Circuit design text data
BEGIN
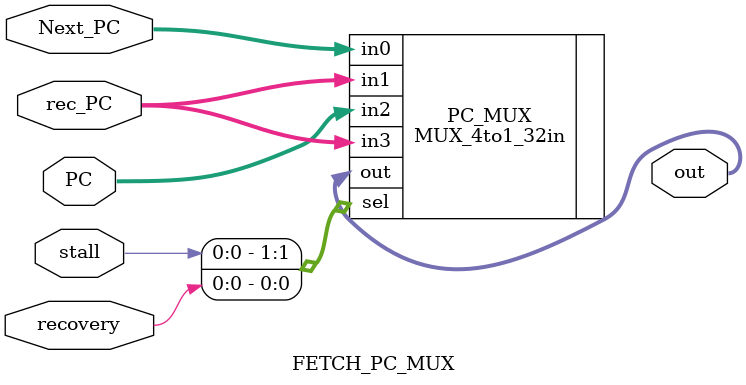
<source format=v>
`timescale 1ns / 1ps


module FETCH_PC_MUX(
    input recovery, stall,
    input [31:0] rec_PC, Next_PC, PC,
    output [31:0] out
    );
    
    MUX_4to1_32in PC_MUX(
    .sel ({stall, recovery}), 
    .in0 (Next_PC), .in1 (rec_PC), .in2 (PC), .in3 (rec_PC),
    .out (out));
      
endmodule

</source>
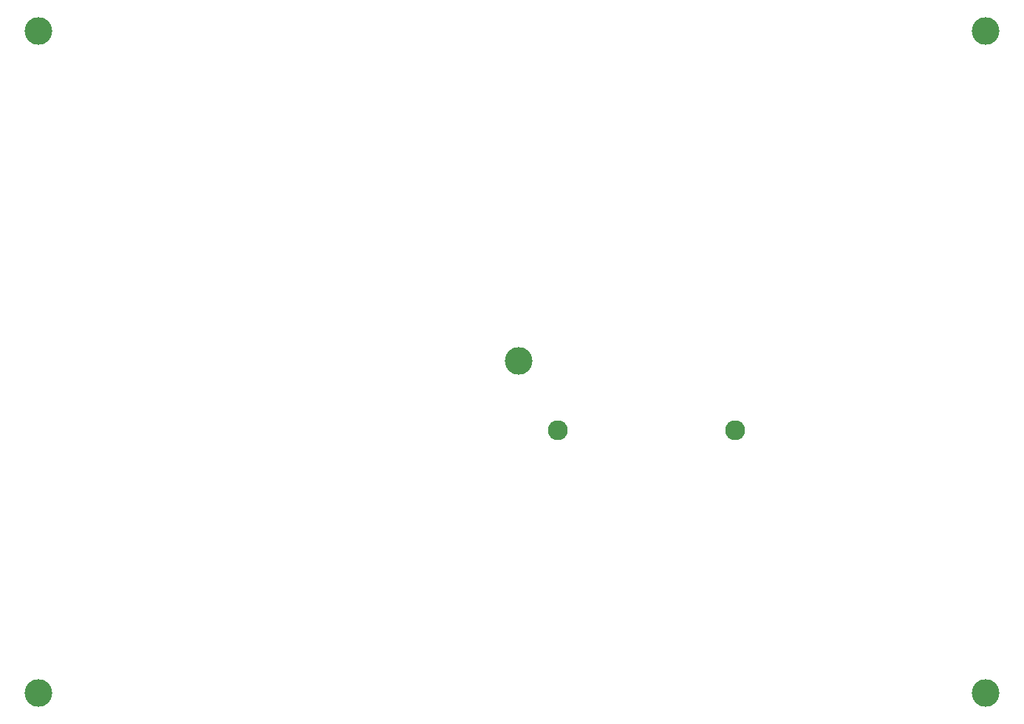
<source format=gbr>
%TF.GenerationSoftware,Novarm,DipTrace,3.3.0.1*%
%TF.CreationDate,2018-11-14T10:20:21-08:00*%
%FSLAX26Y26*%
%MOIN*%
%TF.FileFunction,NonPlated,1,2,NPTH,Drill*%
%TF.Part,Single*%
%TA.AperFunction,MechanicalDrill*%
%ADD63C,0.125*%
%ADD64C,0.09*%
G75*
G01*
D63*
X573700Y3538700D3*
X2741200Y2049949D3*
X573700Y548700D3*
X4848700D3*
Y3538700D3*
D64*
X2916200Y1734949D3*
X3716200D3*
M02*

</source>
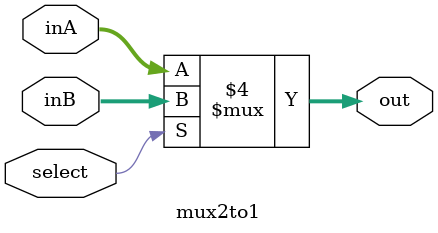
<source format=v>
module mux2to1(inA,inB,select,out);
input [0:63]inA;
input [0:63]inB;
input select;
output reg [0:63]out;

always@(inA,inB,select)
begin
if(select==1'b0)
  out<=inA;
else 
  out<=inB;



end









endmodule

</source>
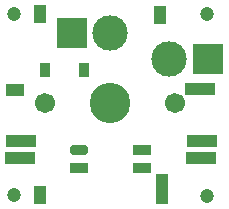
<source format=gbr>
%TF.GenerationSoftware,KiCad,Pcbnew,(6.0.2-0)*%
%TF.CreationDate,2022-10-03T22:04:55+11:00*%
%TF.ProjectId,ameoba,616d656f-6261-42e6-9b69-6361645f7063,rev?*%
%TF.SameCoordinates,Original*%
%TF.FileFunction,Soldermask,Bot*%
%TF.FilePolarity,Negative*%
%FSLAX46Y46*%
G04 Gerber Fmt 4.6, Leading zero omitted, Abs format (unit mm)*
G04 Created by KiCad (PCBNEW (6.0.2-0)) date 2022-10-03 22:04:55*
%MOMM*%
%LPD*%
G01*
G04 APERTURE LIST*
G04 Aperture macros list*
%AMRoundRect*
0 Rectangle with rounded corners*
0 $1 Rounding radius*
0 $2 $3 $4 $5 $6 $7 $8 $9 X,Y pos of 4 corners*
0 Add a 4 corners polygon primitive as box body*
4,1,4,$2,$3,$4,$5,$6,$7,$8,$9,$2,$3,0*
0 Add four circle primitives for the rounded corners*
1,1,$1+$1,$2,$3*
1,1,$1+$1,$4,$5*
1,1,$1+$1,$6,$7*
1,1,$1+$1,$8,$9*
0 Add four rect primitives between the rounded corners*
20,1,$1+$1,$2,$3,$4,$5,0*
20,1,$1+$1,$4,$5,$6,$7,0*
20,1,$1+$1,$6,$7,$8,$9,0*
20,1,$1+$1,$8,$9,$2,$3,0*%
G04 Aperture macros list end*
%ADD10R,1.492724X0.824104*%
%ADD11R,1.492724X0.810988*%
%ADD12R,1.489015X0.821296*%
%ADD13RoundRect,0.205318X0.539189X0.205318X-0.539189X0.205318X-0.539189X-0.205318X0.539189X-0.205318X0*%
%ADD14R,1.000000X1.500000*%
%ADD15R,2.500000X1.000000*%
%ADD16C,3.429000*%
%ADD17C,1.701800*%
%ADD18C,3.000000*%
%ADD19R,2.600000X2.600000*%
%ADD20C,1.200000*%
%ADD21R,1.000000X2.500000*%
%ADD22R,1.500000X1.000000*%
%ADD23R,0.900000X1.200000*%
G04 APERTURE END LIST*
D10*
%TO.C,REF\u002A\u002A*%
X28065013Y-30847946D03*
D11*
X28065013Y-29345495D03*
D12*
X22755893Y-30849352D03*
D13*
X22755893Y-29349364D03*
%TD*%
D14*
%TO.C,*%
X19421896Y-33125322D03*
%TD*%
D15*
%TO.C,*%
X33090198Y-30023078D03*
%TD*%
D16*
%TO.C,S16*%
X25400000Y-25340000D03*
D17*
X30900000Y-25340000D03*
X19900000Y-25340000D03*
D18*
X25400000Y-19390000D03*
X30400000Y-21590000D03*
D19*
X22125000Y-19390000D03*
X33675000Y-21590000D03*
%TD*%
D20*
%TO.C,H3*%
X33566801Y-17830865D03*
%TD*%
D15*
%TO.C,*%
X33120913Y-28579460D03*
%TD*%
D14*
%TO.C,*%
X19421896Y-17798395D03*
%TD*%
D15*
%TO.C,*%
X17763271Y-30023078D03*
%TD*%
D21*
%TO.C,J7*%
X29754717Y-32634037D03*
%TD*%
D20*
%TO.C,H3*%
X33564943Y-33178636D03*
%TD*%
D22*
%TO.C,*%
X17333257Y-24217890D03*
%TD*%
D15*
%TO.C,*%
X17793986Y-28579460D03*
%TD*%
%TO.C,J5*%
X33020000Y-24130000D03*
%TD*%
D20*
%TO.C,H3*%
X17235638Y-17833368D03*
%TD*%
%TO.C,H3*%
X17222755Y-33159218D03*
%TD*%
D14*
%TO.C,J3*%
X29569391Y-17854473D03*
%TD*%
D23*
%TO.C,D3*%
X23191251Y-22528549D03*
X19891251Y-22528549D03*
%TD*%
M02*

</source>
END
BEGIN
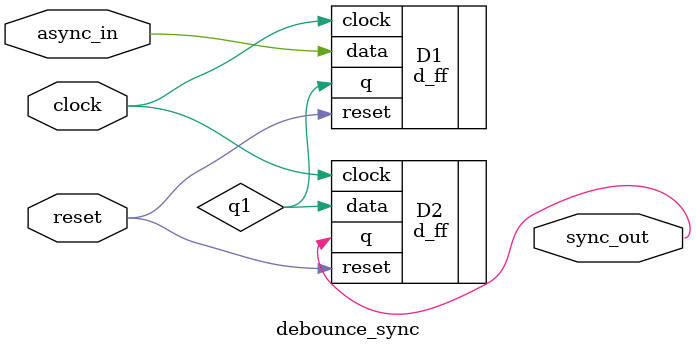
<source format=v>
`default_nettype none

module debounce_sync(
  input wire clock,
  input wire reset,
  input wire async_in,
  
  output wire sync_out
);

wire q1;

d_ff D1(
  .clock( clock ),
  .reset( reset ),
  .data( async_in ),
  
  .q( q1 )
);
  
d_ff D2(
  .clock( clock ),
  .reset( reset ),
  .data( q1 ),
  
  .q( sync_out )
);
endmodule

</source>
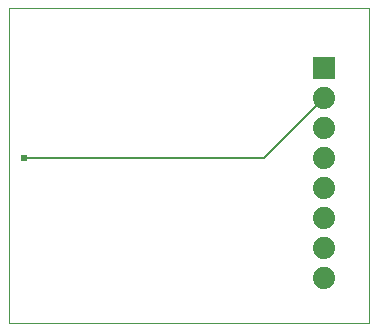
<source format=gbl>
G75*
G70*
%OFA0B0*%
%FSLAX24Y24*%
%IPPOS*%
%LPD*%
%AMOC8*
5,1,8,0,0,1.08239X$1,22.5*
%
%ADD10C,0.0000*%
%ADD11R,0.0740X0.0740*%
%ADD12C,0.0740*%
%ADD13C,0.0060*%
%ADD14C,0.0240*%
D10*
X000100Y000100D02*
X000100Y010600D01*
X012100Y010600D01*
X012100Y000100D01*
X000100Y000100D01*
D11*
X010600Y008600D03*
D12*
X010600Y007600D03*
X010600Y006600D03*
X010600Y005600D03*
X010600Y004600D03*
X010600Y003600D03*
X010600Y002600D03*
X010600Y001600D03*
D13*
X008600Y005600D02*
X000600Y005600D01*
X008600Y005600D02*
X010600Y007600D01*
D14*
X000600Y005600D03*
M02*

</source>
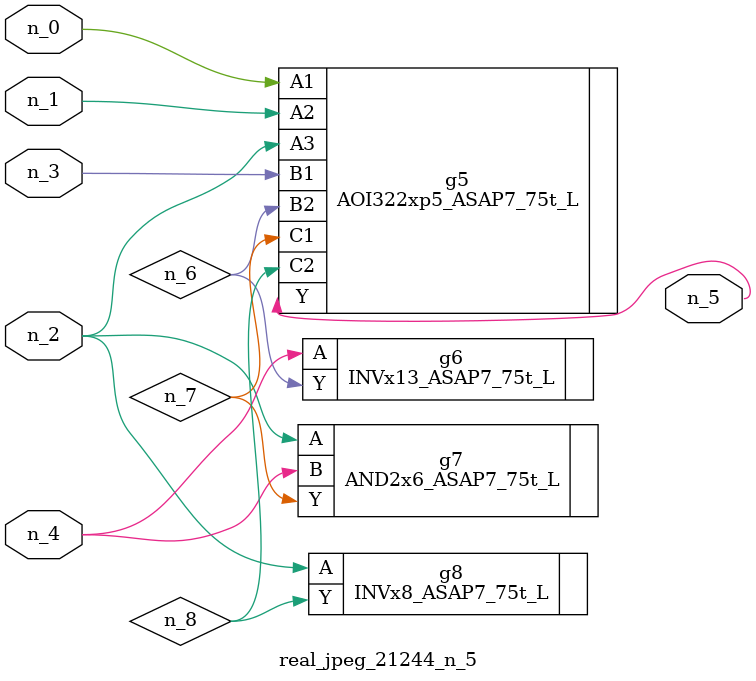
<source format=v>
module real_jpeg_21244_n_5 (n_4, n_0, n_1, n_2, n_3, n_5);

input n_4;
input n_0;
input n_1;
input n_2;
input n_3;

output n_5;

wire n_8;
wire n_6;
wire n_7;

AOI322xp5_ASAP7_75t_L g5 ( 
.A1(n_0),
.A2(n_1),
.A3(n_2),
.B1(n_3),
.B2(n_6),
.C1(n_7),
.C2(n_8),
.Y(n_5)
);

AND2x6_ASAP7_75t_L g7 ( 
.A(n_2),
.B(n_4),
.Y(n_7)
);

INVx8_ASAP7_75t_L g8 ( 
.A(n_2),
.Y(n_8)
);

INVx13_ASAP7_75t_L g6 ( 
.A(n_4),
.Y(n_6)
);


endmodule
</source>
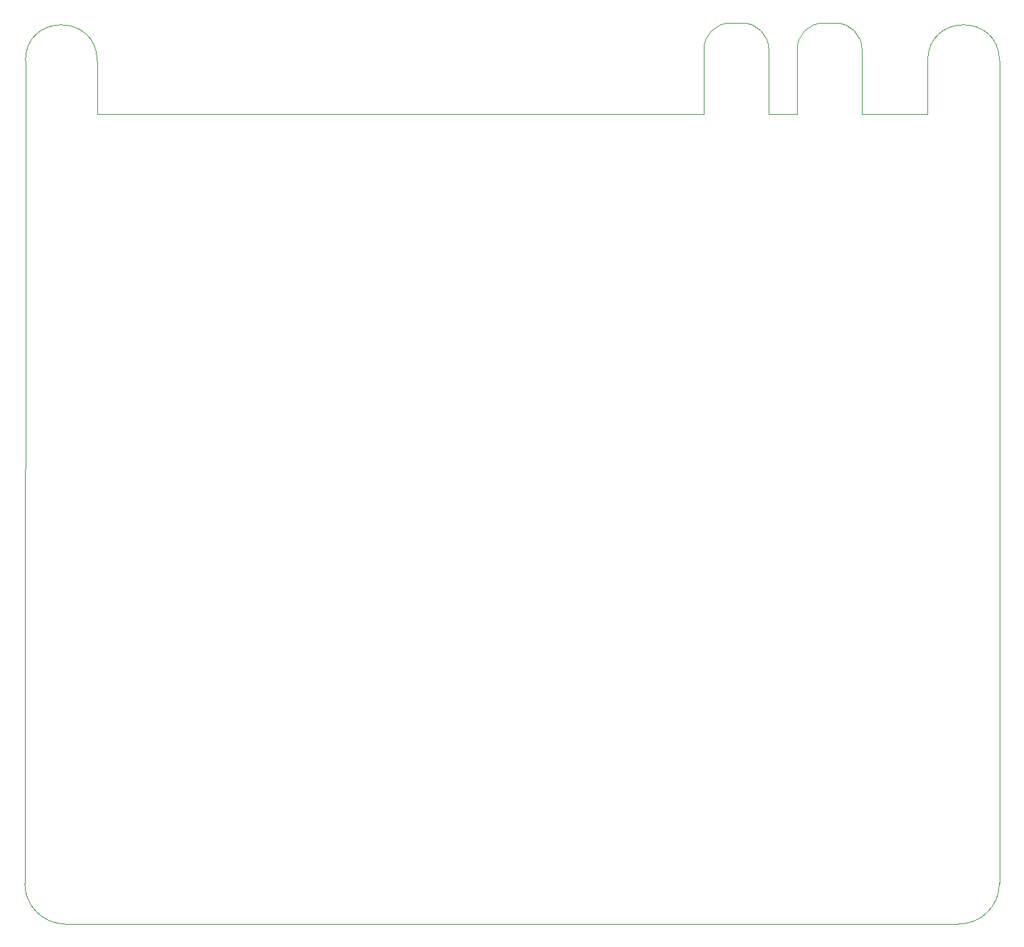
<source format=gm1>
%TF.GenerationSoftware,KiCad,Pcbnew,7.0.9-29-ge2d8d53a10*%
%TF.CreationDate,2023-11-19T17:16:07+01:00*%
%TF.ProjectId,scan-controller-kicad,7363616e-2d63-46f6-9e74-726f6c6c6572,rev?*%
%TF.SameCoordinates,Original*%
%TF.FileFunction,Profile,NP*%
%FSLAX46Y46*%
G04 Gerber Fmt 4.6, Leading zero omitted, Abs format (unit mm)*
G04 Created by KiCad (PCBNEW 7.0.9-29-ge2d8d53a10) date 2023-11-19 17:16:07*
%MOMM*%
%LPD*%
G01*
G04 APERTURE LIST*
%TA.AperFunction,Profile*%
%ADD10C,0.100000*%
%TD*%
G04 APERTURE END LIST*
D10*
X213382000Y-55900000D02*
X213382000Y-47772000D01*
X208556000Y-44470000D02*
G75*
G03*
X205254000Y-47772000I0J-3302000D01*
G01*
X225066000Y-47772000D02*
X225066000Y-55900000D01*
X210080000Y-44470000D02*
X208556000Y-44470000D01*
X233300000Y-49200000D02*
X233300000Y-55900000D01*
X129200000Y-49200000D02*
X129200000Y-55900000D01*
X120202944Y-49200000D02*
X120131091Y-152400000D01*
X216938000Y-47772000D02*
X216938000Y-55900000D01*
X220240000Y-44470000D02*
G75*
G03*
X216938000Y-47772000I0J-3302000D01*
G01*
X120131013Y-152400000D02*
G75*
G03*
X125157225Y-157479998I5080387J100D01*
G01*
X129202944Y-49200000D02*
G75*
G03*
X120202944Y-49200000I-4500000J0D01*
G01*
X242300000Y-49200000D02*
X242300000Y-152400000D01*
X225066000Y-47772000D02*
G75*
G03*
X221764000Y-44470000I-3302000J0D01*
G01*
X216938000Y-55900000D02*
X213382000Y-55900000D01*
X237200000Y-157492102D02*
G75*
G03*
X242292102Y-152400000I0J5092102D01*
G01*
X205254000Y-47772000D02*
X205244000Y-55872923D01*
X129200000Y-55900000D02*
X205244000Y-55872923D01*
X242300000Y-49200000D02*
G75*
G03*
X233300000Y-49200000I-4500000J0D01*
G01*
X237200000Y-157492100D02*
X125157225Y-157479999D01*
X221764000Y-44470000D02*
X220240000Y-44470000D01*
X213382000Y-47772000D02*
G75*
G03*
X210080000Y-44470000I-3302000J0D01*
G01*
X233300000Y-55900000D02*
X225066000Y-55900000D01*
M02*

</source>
END
* **Requirement**
Of the lines above, extract only those from the line with "G04 Aperture macros list*" to the line with "0 Add four rect", both included, exactly as written.

* **Output below**
G04 Aperture macros list*
%AMRoundRect*
0 Rectangle with rounded corners*
0 $1 Rounding radius*
0 $2 $3 $4 $5 $6 $7 $8 $9 X,Y pos of 4 corners*
0 Add a 4 corners polygon primitive as box body*
4,1,4,$2,$3,$4,$5,$6,$7,$8,$9,$2,$3,0*
0 Add four circle primitives for the rounded corners*
1,1,$1+$1,$2,$3*
1,1,$1+$1,$4,$5*
1,1,$1+$1,$6,$7*
1,1,$1+$1,$8,$9*
0 Add four rect primitives between the rounded corners*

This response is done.